Task instructions = The expected answer comprises all lines from the entries that contain the string "Eğitimi".

# # # #

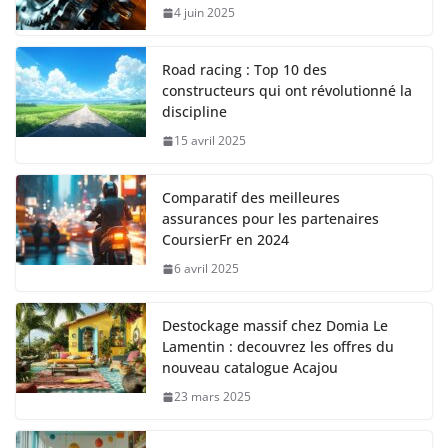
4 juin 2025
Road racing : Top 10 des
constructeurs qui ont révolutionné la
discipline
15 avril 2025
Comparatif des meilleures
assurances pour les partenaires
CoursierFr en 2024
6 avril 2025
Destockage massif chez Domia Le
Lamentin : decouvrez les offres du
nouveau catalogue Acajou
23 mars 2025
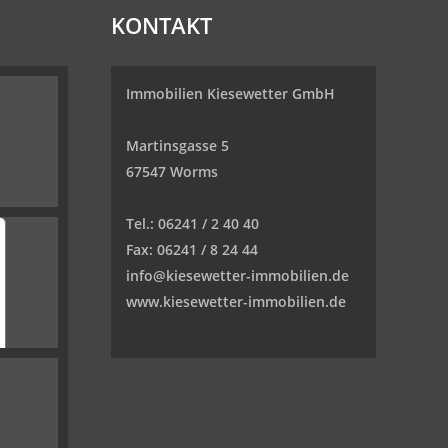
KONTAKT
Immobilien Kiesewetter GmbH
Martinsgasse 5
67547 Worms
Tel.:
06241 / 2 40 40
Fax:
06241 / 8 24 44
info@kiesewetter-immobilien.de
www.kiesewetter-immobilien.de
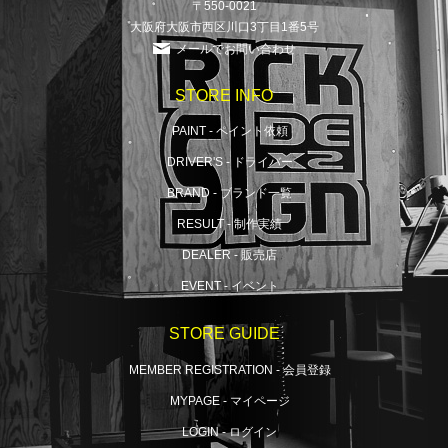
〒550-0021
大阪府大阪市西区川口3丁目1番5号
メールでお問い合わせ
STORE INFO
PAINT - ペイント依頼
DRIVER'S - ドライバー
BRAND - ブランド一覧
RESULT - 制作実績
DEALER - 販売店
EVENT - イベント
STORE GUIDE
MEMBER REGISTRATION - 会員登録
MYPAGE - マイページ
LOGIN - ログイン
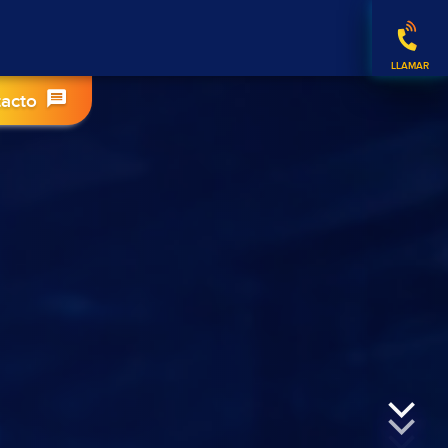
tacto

# # # #

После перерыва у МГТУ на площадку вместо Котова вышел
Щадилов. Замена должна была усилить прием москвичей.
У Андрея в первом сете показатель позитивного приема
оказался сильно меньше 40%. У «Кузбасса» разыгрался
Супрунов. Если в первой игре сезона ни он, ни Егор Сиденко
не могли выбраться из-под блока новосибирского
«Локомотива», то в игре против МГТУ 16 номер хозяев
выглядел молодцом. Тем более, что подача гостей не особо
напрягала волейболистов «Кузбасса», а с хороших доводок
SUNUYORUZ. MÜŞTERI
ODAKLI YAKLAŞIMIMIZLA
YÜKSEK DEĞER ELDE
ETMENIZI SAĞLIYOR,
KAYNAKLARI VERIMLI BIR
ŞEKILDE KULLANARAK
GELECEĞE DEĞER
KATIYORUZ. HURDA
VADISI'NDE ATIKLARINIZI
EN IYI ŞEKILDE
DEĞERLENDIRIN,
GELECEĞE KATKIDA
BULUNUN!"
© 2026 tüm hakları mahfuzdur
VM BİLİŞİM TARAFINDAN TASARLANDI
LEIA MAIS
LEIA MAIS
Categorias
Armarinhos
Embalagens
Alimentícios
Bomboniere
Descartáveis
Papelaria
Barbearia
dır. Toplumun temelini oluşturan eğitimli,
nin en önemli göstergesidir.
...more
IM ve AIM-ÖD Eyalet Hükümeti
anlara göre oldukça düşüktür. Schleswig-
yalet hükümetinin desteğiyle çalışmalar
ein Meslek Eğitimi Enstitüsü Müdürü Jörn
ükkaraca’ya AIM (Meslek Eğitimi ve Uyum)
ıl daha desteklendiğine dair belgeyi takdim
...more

# # # #

Worked solution =
ein Meslek Eğitimi Enstitüsü Müdürü Jörn
ükkaraca’ya AIM (Meslek Eğitimi ve Uyum)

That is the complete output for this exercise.